Documentary photography
Realisation: Hardcover book, 132 pages
Exhibition: „Fertig? Los!“ Diplom- und Werkschau, Darmstadt

Die Sehnsucht nach der kindlichen Heimat, in der man sich unbeschwert und geborgen gefühlt hat, ist in vielen Menschen tief verankert. Es ist die Suche nach Zugehörigkeit, Beständigkeit und Halt in einer Welt, die sich rasant verändert. Gewohnte Sprache, gewohnte Menschen und gewohnte Gegebenheiten verleihen Sicherheit. Alles ist vertraut und so soll es am besten auch bleiben.
Ein kleines hessisches Dorf namens Magdlos, das zum Landkreis Fulda gehört, ist meine kindliche Heimat. Idyllisch gelegen zwischen der Rhön und dem Vogelsberg, zählt es nicht mal 800 Einwohner. Ein überschaubarer Ort von 5 km2, in dem jeder jeden kennt. Das Landleben ist von einer gefühlten Regelmäßigkeit, Ordnung und Routine umgeben – jeder geht seiner Arbeit nach, mittwochs probt die Blaskapelle in der örtlichen Wirtschaft, dienstags und samstags hält das Bäckerauto, sonntags geht es in die Kirche und anschließend in die Kneipe und auf den Sportplatz. Jedes Jahr wiederholen sich die gleichen Dorffeste mit denselben engagierten Personen.
Doch die Gemeinden schrumpfen und mit ihnen der ländliche Gemeinschaftssinn, der besonders in Vereinen oder an Stammtischen gepflegt wird. Das vermeintlich romantische und idyllische Leben auf dem Land verliert immer mehr an Attraktivität. Mehr denn je zieht es die Deutschen in die Städte. Gerade junge Menschen finden auf dem Land häufig kaum noch Erfüllung und der demografische Wandel verstärkt diese Landflucht. Viele Gemeinden drohen zu vergreisen und für die ältere Generation ist die mangelnde Mobilität und medizinische Versorgung in den peripheren Gebieten ein ernst zu nehmendes Problem. Das Landleben wird durch die geringeren Einwohnerzahlen immer teurer und die Immobilienpreise fallen rapide. Leerstand und Verfall zeichnet sich bereits gegenwärtig in einigen Dörfern ab. Zahlreiche Läden, Gaststätten, Pfarreien oder Schulen werden geschlossen. Die historischen Vereine und wertvollen Traditionen gehen immer mehr verloren. Kleine landwirtschaftliche Betriebe verkaufen ihr letztes Vieh, da sich die Arbeit nicht mehr rentiert und der Konkurrenzkampf gegen die Supermarktketten vergeblich ist.

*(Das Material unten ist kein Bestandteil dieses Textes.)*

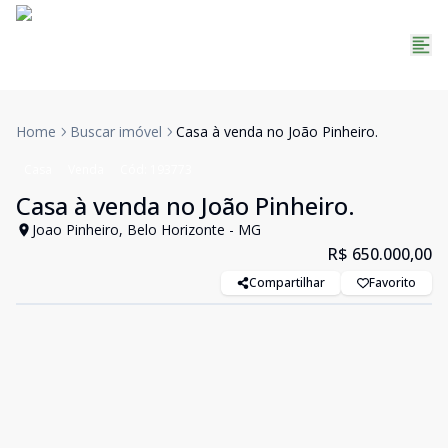
Home
Buscar imóvel
Casa à venda no João Pinheiro.
Casa
Venda
Cód:
193773
Casa à venda no João Pinheiro.
Joao Pinheiro, Belo Horizonte - MG
R$ 650.000,00
Compartilhar
Favorito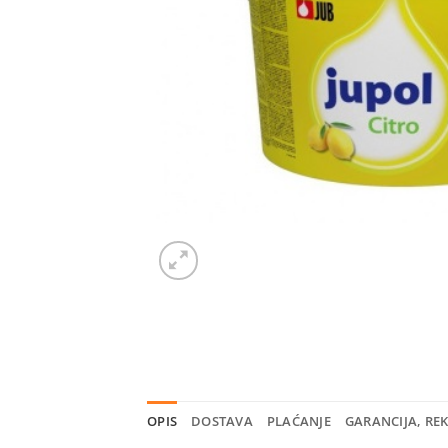
OPIS
DOSTAVA
PLAĆANJE
GARANCIJA, RE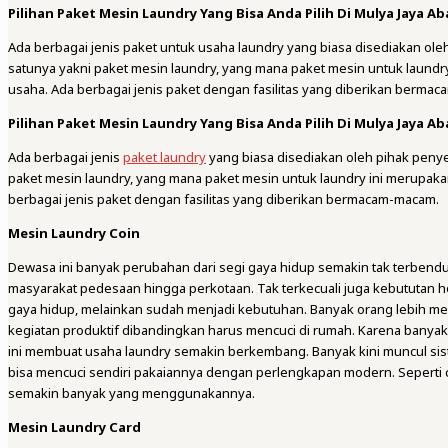
Pilihan Paket Mesin Laundry Yang Bisa Anda Pilih Di Mulya Jaya Ab
Ada berbagai jenis paket untuk usaha laundry yang biasa disediakan oleh
satunya yakni paket mesin laundry, yang mana paket mesin untuk laund
usaha. Ada berbagai jenis paket dengan fasilitas yang diberikan bermaca
Pilihan Paket Mesin Laundry Yang Bisa Anda Pilih Di Mulya Jaya Ab
Ada berbagai jenis
paket laundry
yang biasa disediakan oleh pihak peny
paket mesin laundry, yang mana paket mesin untuk laundry ini merupak
berbagai jenis paket dengan fasilitas yang diberikan bermacam-macam.
Mesin Laundry Coin
Dewasa ini banyak perubahan dari segi gaya hidup semakin tak terbe
masyarakat pedesaan hingga perkotaan. Tak terkecuali juga kebututan hosp
gaya hidup, melainkan sudah menjadi kebutuhan. Banyak orang lebih m
kegiatan produktif dibandingkan harus mencuci di rumah. Karena banya
ini membuat usaha laundry semakin berkembang. Banyak kini muncul si
bisa mencuci sendiri pakaiannya dengan perlengkapan modern. Seperti
semakin banyak yang menggunakannya.
Mesin Laundry Card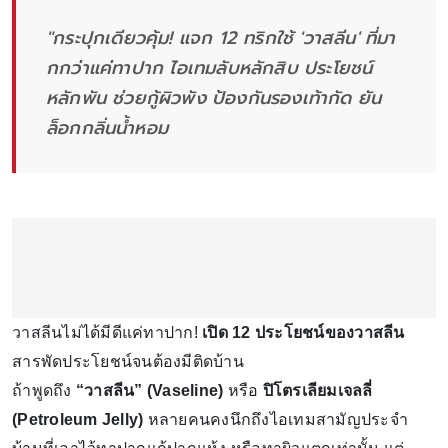
"กระปุกเดียวคุ้ม! แจก 12 ทริกใช้ 'วาสลีน' ที่มา
กกว่าแค่ทาปาก ไอเทมลับหลักสิบ ประโยชน์
หลักพัน ช่วยกู้ผิวพัง ป้องกันรองเท้ากัด ยัน
ล็อกกลิ่นน้ำหอม
วาสลีนไม่ได้มีดีแค่ทาปาก!
เปิด 12 ประโยชน์ของวาสลีน
สารพัดประโยชน์จนต้องมีติดบ้าน
ถ้าพูดถึง
“วาสลีน” (Vaseline)
หรือ
ปิโตรเลียมเจลลี่
(Petroleum Jelly)
หลายคนคงนึกถึงไอเทมสามัญประจำ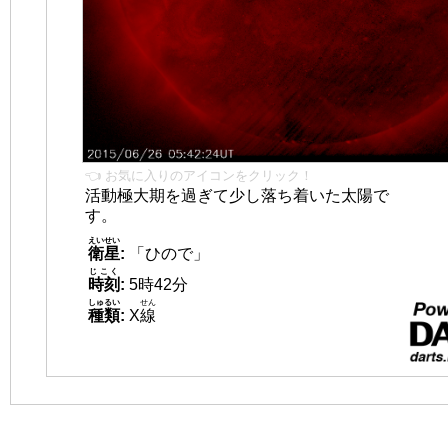
👈 お気に入りのアイコンをクリック！
活動極大期を過ぎて少し落ち着いた太陽で
す。
えいせい
衛星
:
「ひので」
じこく
時刻
:
5時42分
しゅるい
せん
種類
:
X
線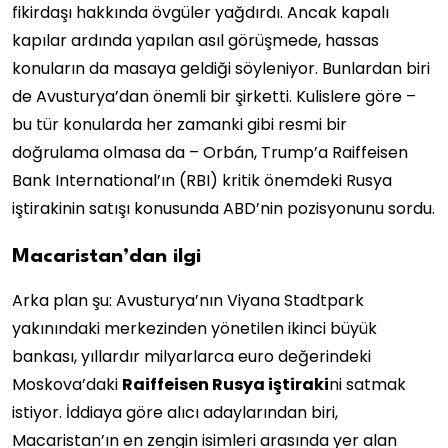
fikirdaşı hakkında övgüler yağdırdı. Ancak kapalı
kapılar ardında yapılan asıl görüşmede, hassas
konuların da masaya geldiği söyleniyor. Bunlardan biri
de Avusturya’dan önemli bir şirketti. Kulislere göre –
bu tür konularda her zamanki gibi resmi bir
doğrulama olmasa da – Orbán, Trump’a Raiffeisen
Bank International’ın (RBI) kritik önemdeki Rusya
iştirakinin satışı konusunda ABD’nin pozisyonunu sordu.
Macaristan’dan ilgi
Arka plan şu: Avusturya’nın Viyana Stadtpark
yakınındaki merkezinden yönetilen ikinci büyük
bankası, yıllardır milyarlarca euro değerindeki
Moskova’daki
Raiffeisen Rusya iştiraki
ni satmak
istiyor. İddiaya göre alıcı adaylarından biri,
Macaristan’ın en zengin isimleri arasında yer alan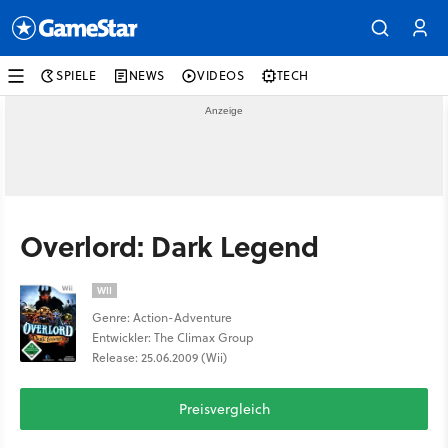
SPIELE
NEWS
VIDEOS
TECH
Overlord: Dark Legend
WII
Genre: Action-Adventure
Entwickler: The Climax Group
Release: 25.06.2009 (Wii)
Preisvergleich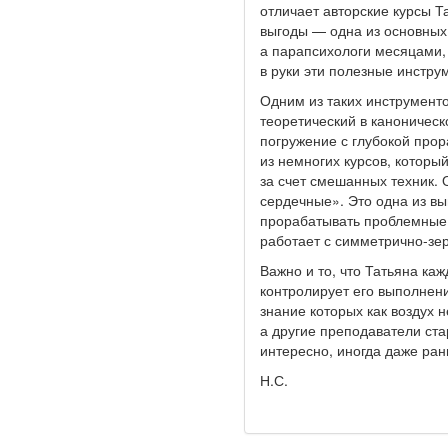
отличает авторские курсы Т
выгоды — одна из основных 
а парапсихологи месяцами, 
в руки эти полезные инстру
Одним из таких инструменто
теоретический в каноническ
погружение с глубокой прор
из немногих курсов, которы
за счет смешанных техник. 
сердечные». Это одна из 
прорабатывать проблемные 
работает с симметрично-зе
Важно и то, что Татьяна ка
контролирует его выполнени
знание которых как воздух 
а другие преподаватели ста
интересно, иногда даже ран
Н.С.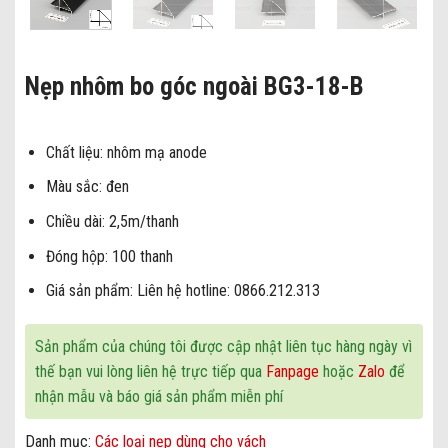
Nẹp nhôm bo góc ngoài BG3-18-B
Chất liệu: nhôm mạ anode
Màu sắc: đen
Chiều dài: 2,5m/thanh
Đóng hộp: 100 thanh
Giá sản phẩm: Liên hệ hotline: 0866.212.313
Sản phẩm của chúng tôi được cập nhật liên tục hàng ngày vì
thế bạn vui lòng liên hệ trực tiếp qua
Fanpage
hoặc
Zalo
để
nhận mẫu và báo giá sản phẩm miễn phí
Danh mục:
Các loại nẹp dùng cho vách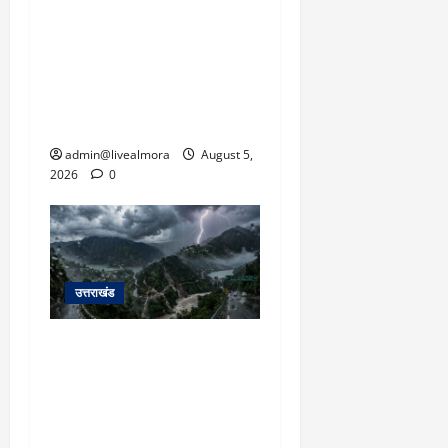
अल्मोड़ा में बाघ के हमले में
नवविवाहिता की मौत से भड़का
जनाक्रोश, मोहान तिराहा पर
सांकेतिक जाम लगाकर
सरकार को दी चेतावनी
admin@livealmora
August 5,
2026
0
उत्तराखंड
उत्तराखंड में आफत की बारिश:
देहरादून, टिहरी, नैनीताल और
बागेश्वर में ‘येलो अलर्ट’, पहाड़ों
पर आकाशीय बिजली गिरने की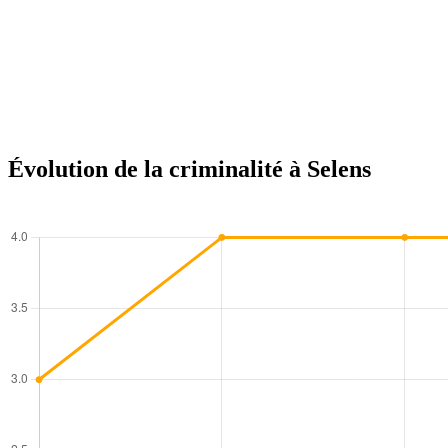
Évolution de la criminalité à Selens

Während Metropolregionen und attraktive Städte auch in Zukunft stabile Bevölkerungszahlen verzeichnen dürften, werden vor allem kleine Gemeinden im dünn besiedelten ländlichen Raum an die Grenzen ihrer Existenzfähigkeit gelangen. Der demografische Wandel wird immer stärker voranschreiten und besonders das Leben auf dem Land deutlich verändern. Übrig bleiben Reste einer Geschichte, die vom Verschwinden bedroht ist – Haben die Dörfer eine Zukunft?